━━━━━ Extracted material ━━━━━
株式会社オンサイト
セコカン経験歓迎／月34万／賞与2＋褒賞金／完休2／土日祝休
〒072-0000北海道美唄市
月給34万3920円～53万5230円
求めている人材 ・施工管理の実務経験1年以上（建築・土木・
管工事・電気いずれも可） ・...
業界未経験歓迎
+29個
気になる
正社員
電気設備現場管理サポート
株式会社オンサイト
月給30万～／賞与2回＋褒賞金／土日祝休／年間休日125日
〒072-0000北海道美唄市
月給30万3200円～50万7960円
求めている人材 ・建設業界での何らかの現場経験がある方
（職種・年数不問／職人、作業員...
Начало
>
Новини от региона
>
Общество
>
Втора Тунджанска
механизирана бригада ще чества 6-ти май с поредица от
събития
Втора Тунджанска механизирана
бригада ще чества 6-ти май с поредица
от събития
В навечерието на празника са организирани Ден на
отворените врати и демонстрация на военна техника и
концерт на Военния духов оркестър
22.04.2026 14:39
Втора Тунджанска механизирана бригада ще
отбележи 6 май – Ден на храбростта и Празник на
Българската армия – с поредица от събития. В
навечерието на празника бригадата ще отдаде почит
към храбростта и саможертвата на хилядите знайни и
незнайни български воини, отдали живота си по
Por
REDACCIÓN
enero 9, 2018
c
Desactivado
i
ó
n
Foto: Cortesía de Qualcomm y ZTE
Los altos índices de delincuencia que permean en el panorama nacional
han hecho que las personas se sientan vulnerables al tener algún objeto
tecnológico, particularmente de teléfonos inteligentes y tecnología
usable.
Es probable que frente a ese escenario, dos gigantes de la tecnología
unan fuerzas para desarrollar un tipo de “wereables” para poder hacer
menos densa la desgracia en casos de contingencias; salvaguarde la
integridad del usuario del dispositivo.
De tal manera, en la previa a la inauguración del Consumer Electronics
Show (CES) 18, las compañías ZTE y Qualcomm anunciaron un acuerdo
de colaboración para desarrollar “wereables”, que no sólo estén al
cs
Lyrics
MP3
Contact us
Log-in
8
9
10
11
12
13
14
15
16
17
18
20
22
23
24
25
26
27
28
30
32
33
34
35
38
━━━━━
Every record here must be output exactly, word for word.

株式会社オンサイト
セコカン経験歓迎／月34万／賞与2＋褒賞金／完休2／土日祝休
〒072-0000北海道美唄市
月給34万3920円～53万5230円
求めている人材 ・施工管理の実務経験1年以上（建築・土木・
管工事・電気いずれも可） ・...
業界未経験歓迎
+29個
気になる
正社員
電気設備現場管理サポート
株式会社オンサイト
月給30万～／賞与2回＋褒賞金／土日祝休／年間休日125日
〒072-0000北海道美唄市
月給30万3200円～50万7960円
求めている人材 ・建設業界での何らかの現場経験がある方
（職種・年数不問／職人、作業員...
Начало
>
Новини от региона
>
Общество
>
Втора Тунджанска
механизирана бригада ще чества 6-ти май с поредица от
събития
Втора Тунджанска механизирана
бригада ще чества 6-ти май с поредица
от събития
В навечерието на празника са организирани Ден на
отворените врати и демонстрация на военна техника и
концерт на Военния духов оркестър
22.04.2026 14:39
Втора Тунджанска механизирана бригада ще
отбележи 6 май – Ден на храбростта и Празник на
Българската армия – с поредица от събития. В
навечерието на празника бригадата ще отдаде почит
към храбростта и саможертвата на хилядите знайни и
незнайни български воини, отдали живота си по
Por
REDACCIÓN
enero 9, 2018
c
Desactivado
i
ó
n
Foto: Cortesía de Qualcomm y ZTE
Los altos índices de delincuencia que permean en el panorama nacional
han hecho que las personas se sientan vulnerables al tener algún objeto
tecnológico, particularmente de teléfonos inteligentes y tecnología
usable.
Es probable que frente a ese escenario, dos gigantes de la tecnología
unan fuerzas para desarrollar un tipo de “wereables” para poder hacer
menos densa la desgracia en casos de contingencias; salvaguarde la
integridad del usuario del dispositivo.
De tal manera, en la previa a la inauguración del Consumer Electronics
Show (CES) 18, las compañías ZTE y Qualcomm anunciaron un acuerdo
de colaboración para desarrollar “wereables”, que no sólo estén al
cs
Lyrics
MP3
Contact us
Log-in
8
9
10
11
12
13
14
15
16
17
18
20
22
23
24
25
26
27
28
30
32
33
34
35
38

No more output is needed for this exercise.